*** SOURCE DATA Section Begins ***
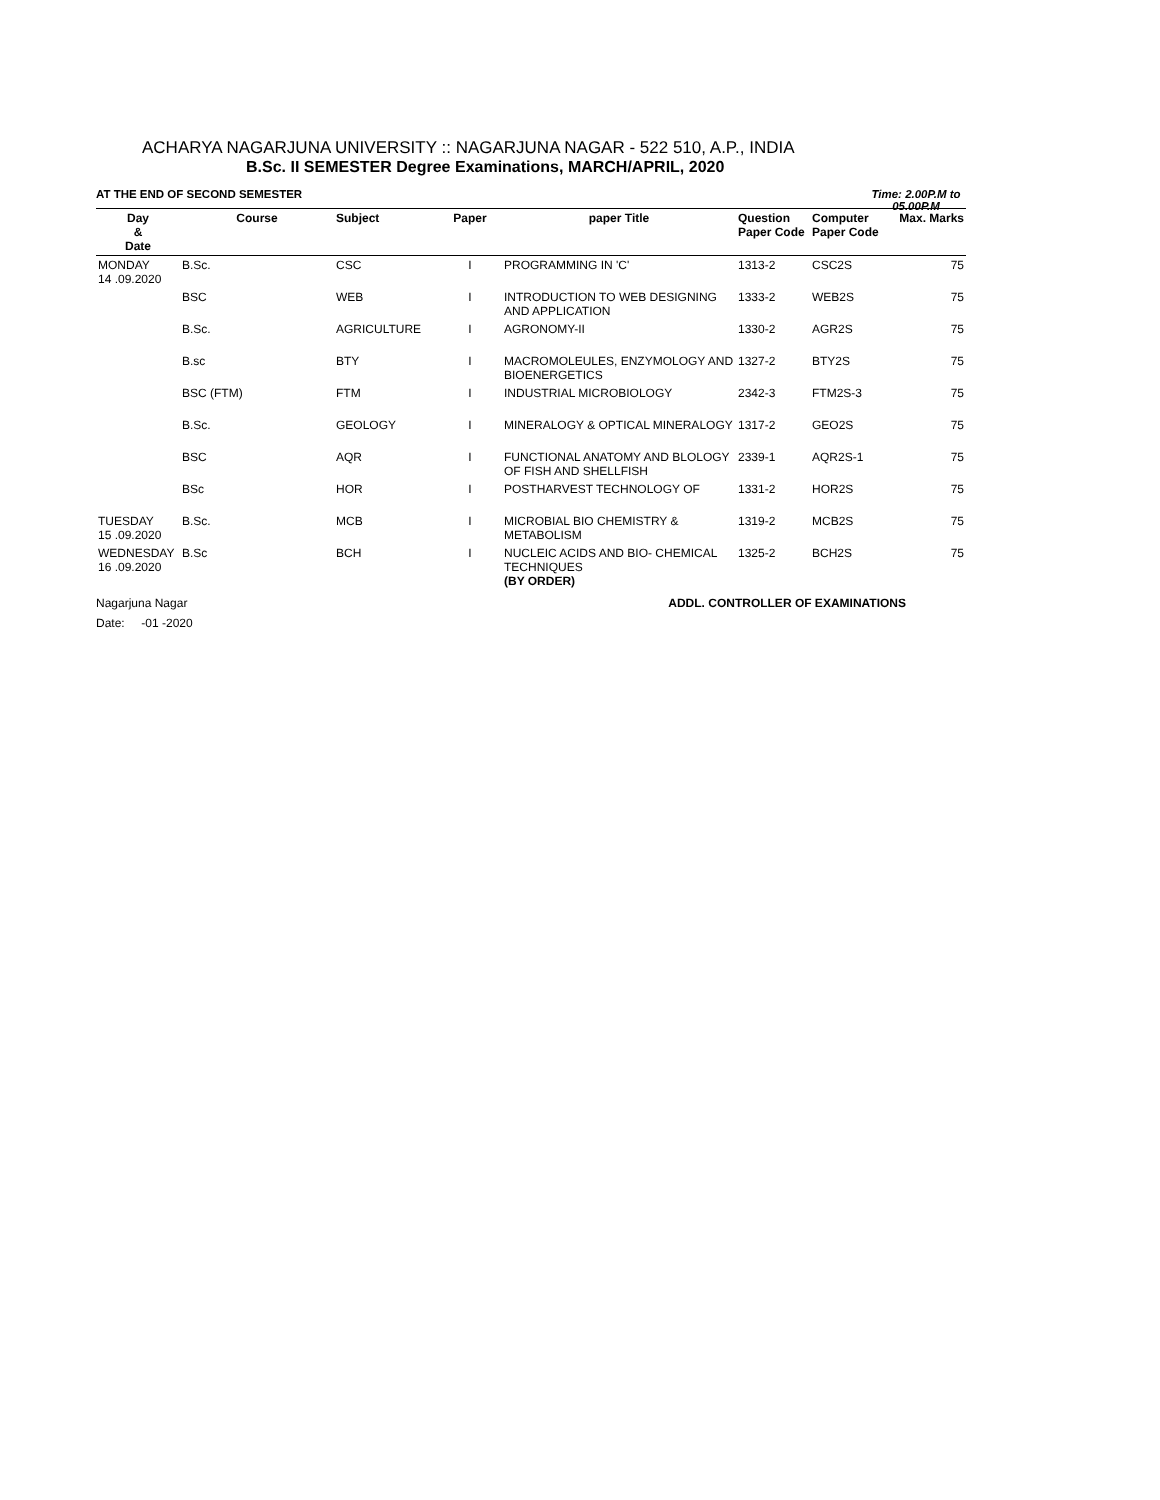ACHARYA NAGARJUNA UNIVERSITY :: NAGARJUNA NAGAR - 522 510, A.P., INDIA
B.Sc. II SEMESTER Degree Examinations, MARCH/APRIL, 2020
AT THE END OF SECOND SEMESTER Time: 2.00P.M to 05.00P.M
| Day & Date | Course | Subject | Paper | paper Title | Question Paper Code | Computer Paper Code | Max. Marks |
| --- | --- | --- | --- | --- | --- | --- | --- |
| MONDAY 14 .09.2020 | B.Sc. | CSC | I | PROGRAMMING IN 'C' | 1313-2 | CSC2S | 75 |
| | BSC | WEB | I | INTRODUCTION TO WEB DESIGNING AND APPLICATION | 1333-2 | WEB2S | 75 |
| | B.Sc. | AGRICULTURE | I | AGRONOMY-II | 1330-2 | AGR2S | 75 |
| | B.sc | BTY | I | MACROMOLEULES, ENZYMOLOGY AND BIOENERGETICS | 1327-2 | BTY2S | 75 |
| | BSC (FTM) | FTM | I | INDUSTRIAL MICROBIOLOGY | 2342-3 | FTM2S-3 | 75 |
| | B.Sc. | GEOLOGY | I | MINERALOGY & OPTICAL MINERALOGY | 1317-2 | GEO2S | 75 |
| | BSC | AQR | I | FUNCTIONAL ANATOMY AND BLOLOGY OF FISH AND SHELLFISH | 2339-1 | AQR2S-1 | 75 |
| | BSc | HOR | I | POSTHARVEST TECHNOLOGY OF | 1331-2 | HOR2S | 75 |
| TUESDAY 15 .09.2020 | B.Sc. | MCB | I | MICROBIAL BIO CHEMISTRY & METABOLISM | 1319-2 | MCB2S | 75 |
| WEDNESDAY 16 .09.2020 | B.Sc | BCH | I | NUCLEIC ACIDS AND BIO- CHEMICAL TECHNIQUES (BY ORDER) | 1325-2 | BCH2S | 75 |
Nagarjuna Nagar ADDL. CONTROLLER OF EXAMINATIONS
Date: -01 -2020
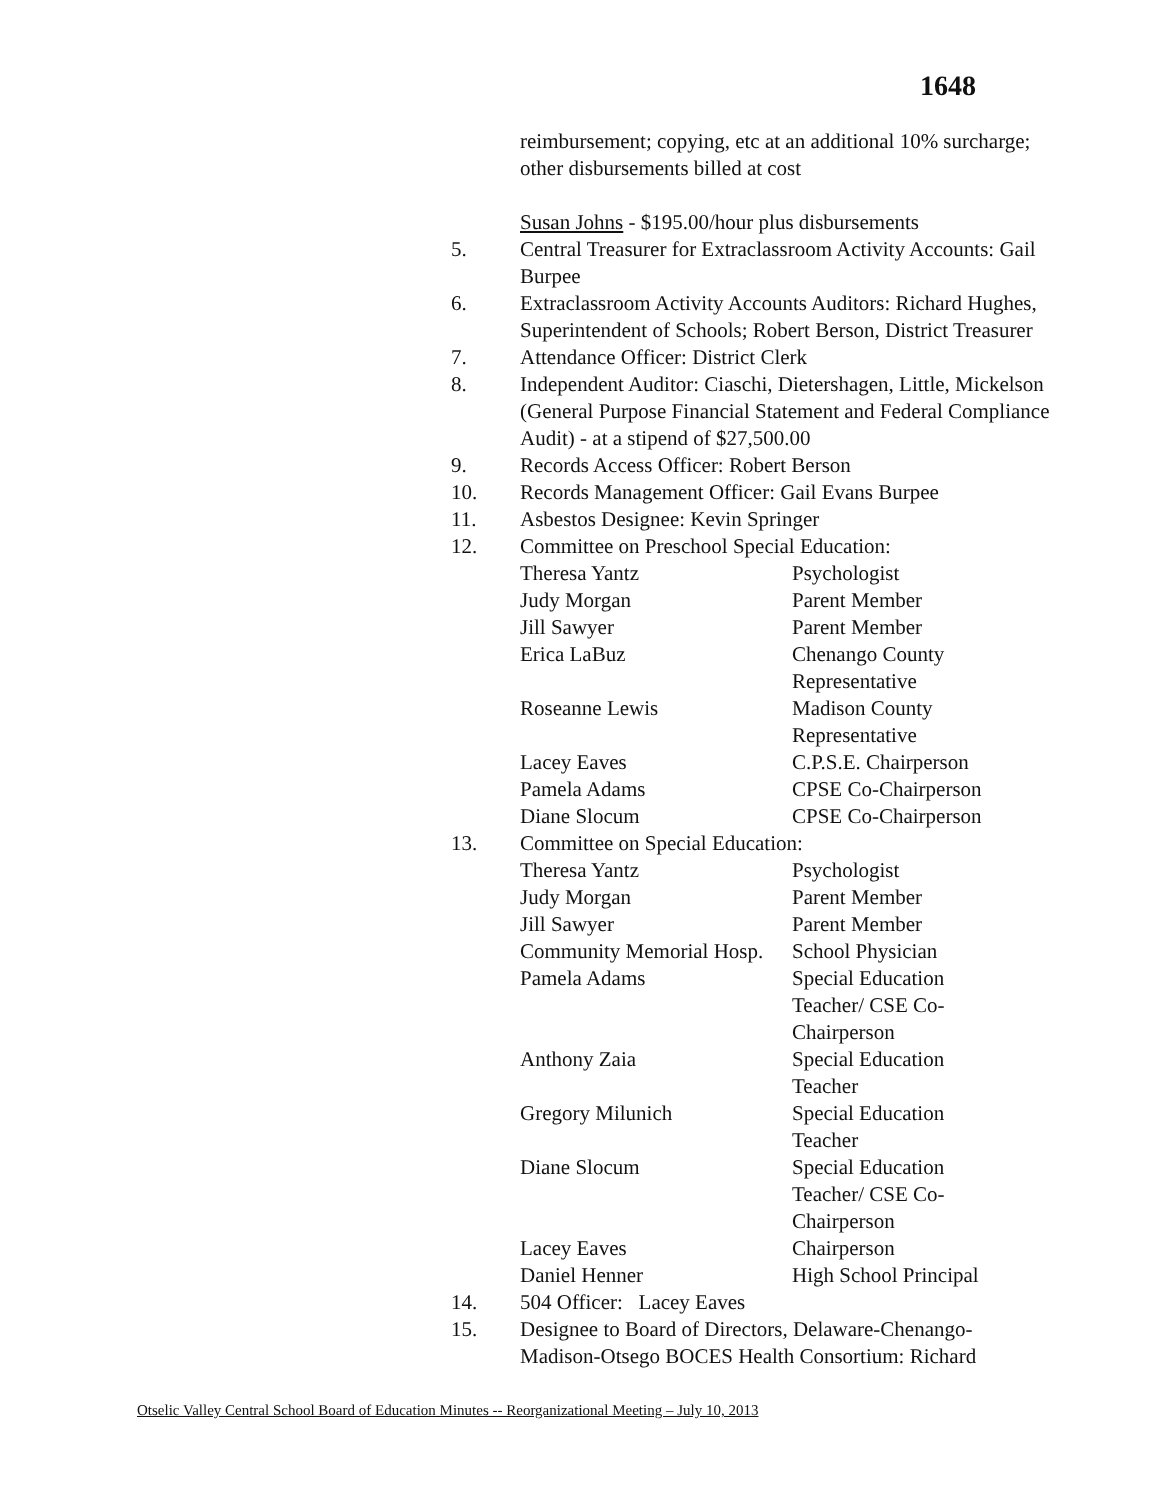1648
reimbursement; copying, etc at an additional 10% surcharge; other disbursements billed at cost
Susan Johns - $195.00/hour plus disbursements
5. Central Treasurer for Extraclassroom Activity Accounts: Gail Burpee
6. Extraclassroom Activity Accounts Auditors: Richard Hughes, Superintendent of Schools; Robert Berson, District Treasurer
7. Attendance Officer: District Clerk
8. Independent Auditor: Ciaschi, Dietershagen, Little, Mickelson (General Purpose Financial Statement and Federal Compliance Audit) - at a stipend of $27,500.00
9. Records Access Officer: Robert Berson
10. Records Management Officer: Gail Evans Burpee
11. Asbestos Designee: Kevin Springer
12. Committee on Preschool Special Education:
| Theresa Yantz | Psychologist |
| Judy Morgan | Parent Member |
| Jill Sawyer | Parent Member |
| Erica LaBuz | Chenango County Representative |
| Roseanne Lewis | Madison County Representative |
| Lacey Eaves | C.P.S.E. Chairperson |
| Pamela Adams | CPSE Co-Chairperson |
| Diane Slocum | CPSE Co-Chairperson |
13. Committee on Special Education:
| Theresa Yantz | Psychologist |
| Judy Morgan | Parent Member |
| Jill Sawyer | Parent Member |
| Community Memorial Hosp. | School Physician |
| Pamela Adams | Special Education Teacher/ CSE Co- Chairperson |
| Anthony Zaia | Special Education Teacher |
| Gregory Milunich | Special Education Teacher |
| Diane Slocum | Special Education Teacher/ CSE Co- Chairperson |
| Lacey Eaves | Chairperson |
| Daniel Henner | High School Principal |
14. 504 Officer: Lacey Eaves
15. Designee to Board of Directors, Delaware-Chenango-Madison-Otsego BOCES Health Consortium: Richard
Otselic Valley Central School Board of Education Minutes -- Reorganizational Meeting – July 10, 2013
*** SOURCE DATA Section Ends ***
- DESCRIPTION OF THE TASK -
Keeping every character as it is, restate the lines above that run from the line with "Slocum | CPSE Co-Chairperson |" through the line with "Zaia | Special Education Teacher |", both included, and nothing else.

- TASK OUTPUT -
| Diane Slocum | CPSE Co-Chairperson |
13. Committee on Special Education:
| Theresa Yantz | Psychologist |
| Judy Morgan | Parent Member |
| Jill Sawyer | Parent Member |
| Community Memorial Hosp. | School Physician |
| Pamela Adams | Special Education Teacher/ CSE Co- Chairperson |
| Anthony Zaia | Special Education Teacher |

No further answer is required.